== Data in this exercise ==
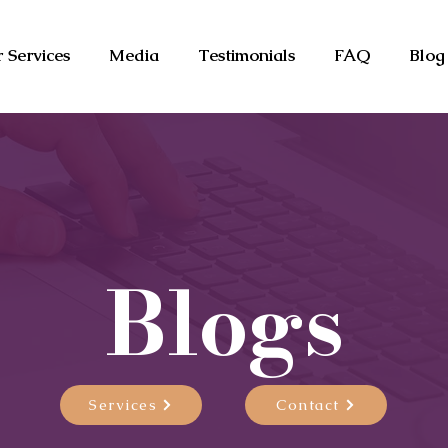
 Services
Media
Testimonials
FAQ
Blog
Blogs
Services
Contact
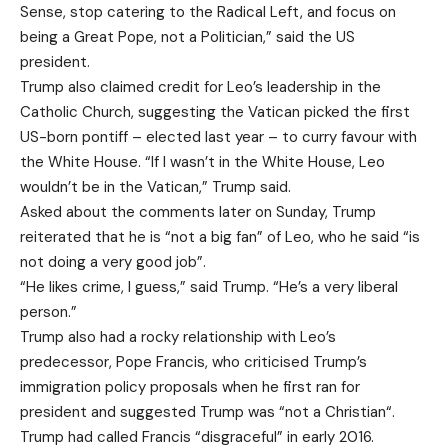
Sense, stop catering to the Radical Left, and focus on
being a Great Pope, not a Politician,” said the US
president.
Trump also claimed credit for Leo’s leadership in the
Catholic Church, suggesting the Vatican picked the first
US-born pontiff – elected last year – to curry favour with
the White House. “If I wasn’t in the White House, Leo
wouldn’t be in the Vatican,” Trump said.
Asked about the comments later on Sunday, Trump
reiterated that he is “not a big fan” of Leo, who he said “is
not doing a very good job”.
“He likes crime, I guess,” said Trump. “He’s a very liberal
person.”
Trump also had a rocky relationship with Leo’s
predecessor, Pope Francis, who criticised Trump’s
‌immigration ‌policy proposals when he first ran for
president and suggested Trump was “not a Christian“.
Trump had called Francis “disgraceful” in early 2016.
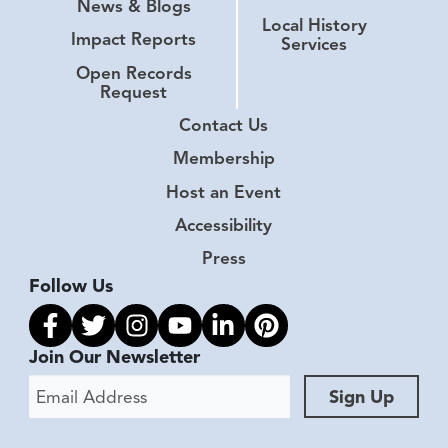
News & Blogs
Local History
Impact Reports
Services
Open Records
Request
Contact Us
Membership
Host an Event
Accessibility
Press
Follow Us
Link to facebook
Link to twitter
Link to instagram
Link to youtube
Link to linkedin
Link to pinterest
Join Our Newsletter
Email Address
Sign Up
===
_About this task_. Format every one of the lines above as a numbered list, omitting blank lines and the pictures.

_Expected answer_.
1.  Services
2. Media
3. Testimonials
4. FAQ
5. Blog
6. Blogs
7. Services
8. Contact
9. Sense, stop catering to the Radical Left, and focus on
10. being a Great Pope, not a Politician,” said the US
11. president.
12. Trump also claimed credit for Leo’s leadership in the
13. Catholic Church, suggesting the Vatican picked the first
14. US-born pontiff – elected last year – to curry favour with
15. the White House. “If I wasn’t in the White House, Leo
16. wouldn’t be in the Vatican,” Trump said.
17. Asked about the comments later on Sunday, Trump
18. reiterated that he is “not a big fan” of Leo, who he said “is
19. not doing a very good job”.
20. “He likes crime, I guess,” said Trump. “He’s a very liberal
21. person.”
22. Trump also had a rocky relationship with Leo’s
23. predecessor, Pope Francis, who criticised Trump’s
24. ‌immigration ‌policy proposals when he first ran for
25. president and suggested Trump was “not a Christian“.
26. Trump had called Francis “disgraceful” in early 2016.
27. News & Blogs
28. Local History
29. Impact Reports
30. Services
31. Open Records
32. Request
33. Contact Us
34. Membership
35. Host an Event
36. Accessibility
37. Press
38. Follow Us
39. Link to facebook
40. Link to twitter
41. Link to instagram
42. Link to youtube
43. Link to linkedin
44. Link to pinterest
45. Join Our Newsletter
46. Email Address
47. Sign Up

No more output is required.